Tanganku tiba-tiba ditarik, aku tersentak, siapa tengah malam menarik tanganku seperti ini. Aku melihat Aska menarik tanganku. Kekesalanku datang kembali yang tadinya sudah terlupakan.
"Pelangi, ada yang mau gue omongin," ucap Aska. Dan aku segera menepis tangannya.
"Nggak bisa, gue banyak tugas," bohongku.
"Ayolah Pelangi, cuma 10 menit doang," ucapnya yang tetap memaksaku.
"10 menit bisa gue gunakan untuk mandi." Aku mendengarnya mengupat.
"Oke, 5 menit aja," tawarnya.
"5 menit, bisa gue gunakan untuk makan," ucapku. Dia mengernyit kebingungan, aku tahu dia pasti bingung karena sebelumnya aku tidak pernah makan malam.
"Sejak kapan lo makan malam?" tanyanya.
"Bukan urusan lo!" bentakku.
"Plis, Pelangi, sebentar aja!" ucapnya memohon dan seperti apapun bentuknya memohon, aku pastikan aku takkan luluh. Aku sudah ingin pergi dari hidupnya sebelum rasa ini semakin jatuh dan dampaknya hatiku akan sakit.
"Lo nggak perlu mohon kayak gitu, karena gue bukan orang penting untuk lo!" ucapku sebelum meninggalkannya dan menghidupkan motorku.
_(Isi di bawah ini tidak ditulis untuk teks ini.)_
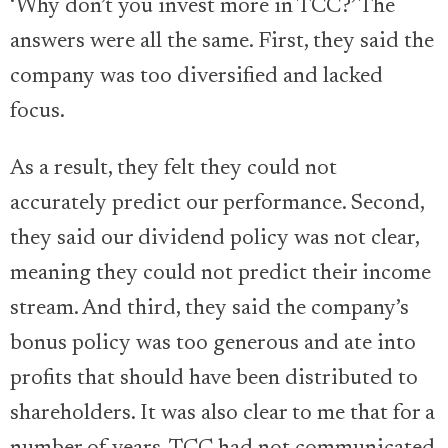
‘Why don’t you invest more in TCC?’ The
answers were all the same. First, they said the
company was too diversified and lacked
focus.
As a result, they felt they could not
accurately predict our performance. Second,
they said our dividend policy was not clear,
meaning they could not predict their income
stream. And third, they said the company’s
bonus policy was too generous and ate into
profits that should have been distributed to
shareholders. It was also clear to me that for a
Aku tahu dia kecewa karena aku tidak memberikan dia waktu untuk menjelaskan padaku. Tapi itu yang terbaik sebelum aku luluh kembali. Dia memang pandai membuat orang jatuh hati padanya. Dan aku harap aku bisa menghindar darinya.
***
Semalaman ponselku sengaja aku matikan, aku tidak ingin menerima pesan atau panggilan dari siapapun. Karena aku ingin menenangkan pikiranku dan mengingat tujuan awalku kuliah. Urusan cinta hanya akan membuatku sakit dan malas.
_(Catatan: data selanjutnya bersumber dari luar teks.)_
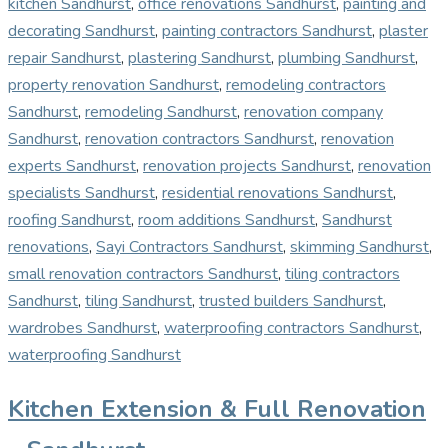
kitchen Sandhurst
,
office renovations Sandhurst
,
painting and
decorating Sandhurst
,
painting contractors Sandhurst
,
plaster
repair Sandhurst
,
plastering Sandhurst
,
plumbing Sandhurst
,
property renovation Sandhurst
,
remodeling contractors
Sandhurst
,
remodeling Sandhurst
,
renovation company
Sandhurst
,
renovation contractors Sandhurst
,
renovation
experts Sandhurst
,
renovation projects Sandhurst
,
renovation
specialists Sandhurst
,
residential renovations Sandhurst
,
roofing Sandhurst
,
room additions Sandhurst
,
Sandhurst
renovations
,
Sayi Contractors Sandhurst
,
skimming Sandhurst
,
small renovation contractors Sandhurst
,
tiling contractors
Sandhurst
,
tiling Sandhurst
,
trusted builders Sandhurst
,
wardrobes Sandhurst
,
waterproofing contractors Sandhurst
,
waterproofing Sandhurst
Kitchen Extension & Full Renovation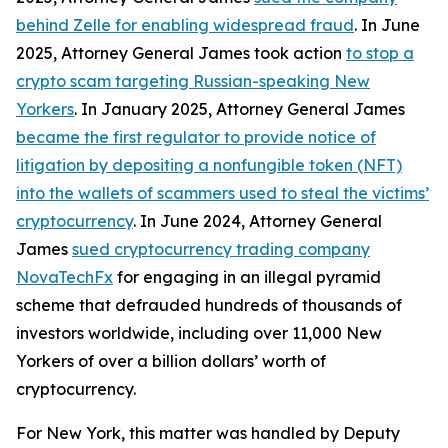
behind Zelle for enabling widespread fraud
. In June
2025, Attorney General James took action
to stop a
crypto scam targeting Russian-speaking New
Yorkers
. In January 2025, Attorney General James
became the first regulator to provide notice of
litigation by depositing a nonfungible token (NFT)
into the wallets of scammers used to steal the victims’
cryptocurrency
. In June 2024, Attorney General
James
sued cryptocurrency trading company
NovaTechFx
for engaging in an illegal pyramid
scheme that defrauded hundreds of thousands of
investors worldwide, including over 11,000 New
Yorkers of over a billion dollars’ worth of
cryptocurrency.
For New York, this matter was handled by Deputy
Aku sangat terkejut saat sebelum perkuliahan dimulai, aku menghidupkan ponselku. Di sana sudah puluhan panggilan dari Aska dan pesannya. tidak ada satupun pesan yang aku baca karena aku takut isi pesanannya nanti akan membuat aku luluh.
Aku mulai memerhatikan ke depan. Masalah Aska bukan masalah yang serius untukku. Dia hanya sebagai godaanku saja. aku harus kuat karena aku perempuan kuat, masalah seperti ini akan hilang dengan sendirinya.
Aku sengaja untuk pulang ke rumah sebelum berangkat kerja, biasanya aku pasti menyempatkan makan bersama Rieke. Tapi tidak untuk kali ini. Aku hanya butuh waktu sendiri untuk menenangkan diri ini. Aku bagai orang yang punya masalah besar sampai membuat diriku terguncang. Salahku memang, yang terlalu memasang ekspektasi yang tinggi dan lihat apa yang kudapatkan, aku hanya dikecewakan.
Mobil berwarna hitam tiba-tiba melintas di depan motorku. Aku refleks mengerem motorku tapi hasilnya nihil, motorku menabrak mobil itu. Aku turun dari motor dan berniat untuk memarahi pemilik mobil itu. Kemarahanku bertambah saat pemilik mobil itu keluar dari mobilnya. Aska!
Aku berjalan ke arahnya dan memasang tatapan yang tajam seolah siap menyerangnya.
"Pelangi, sorry." Aku menamparnya.
Dia memegang pipinya yang aku tampar tadi. "Lo nggak ada kerjaan lain? Ha? Lo bikin jantung gue mau copot tahu nggak?" teriakku depan mukanya. Air mataku jatuh begitu saja, bukan sedih karena aku kelewat kesal dan aku tidak terbiasa berteriak. Jika aku berteriak makan air mataku akan jatuh.
"Gue cuma mau ngomong sama lo, Pelangi." Tidak kuhiraukan, aku segera membalikkan badanku dan menghampiri keberadaan motorku.
"Gue emang nggak pernah nganggap lo sebagai teman Pelangi tapi gue nganggap lo perempuan yang berarti di hidup gue!" teriak Aska dan langkahku terhenti. Aku menganggap kalau aku salah dengar, aku meneruskan langkahku.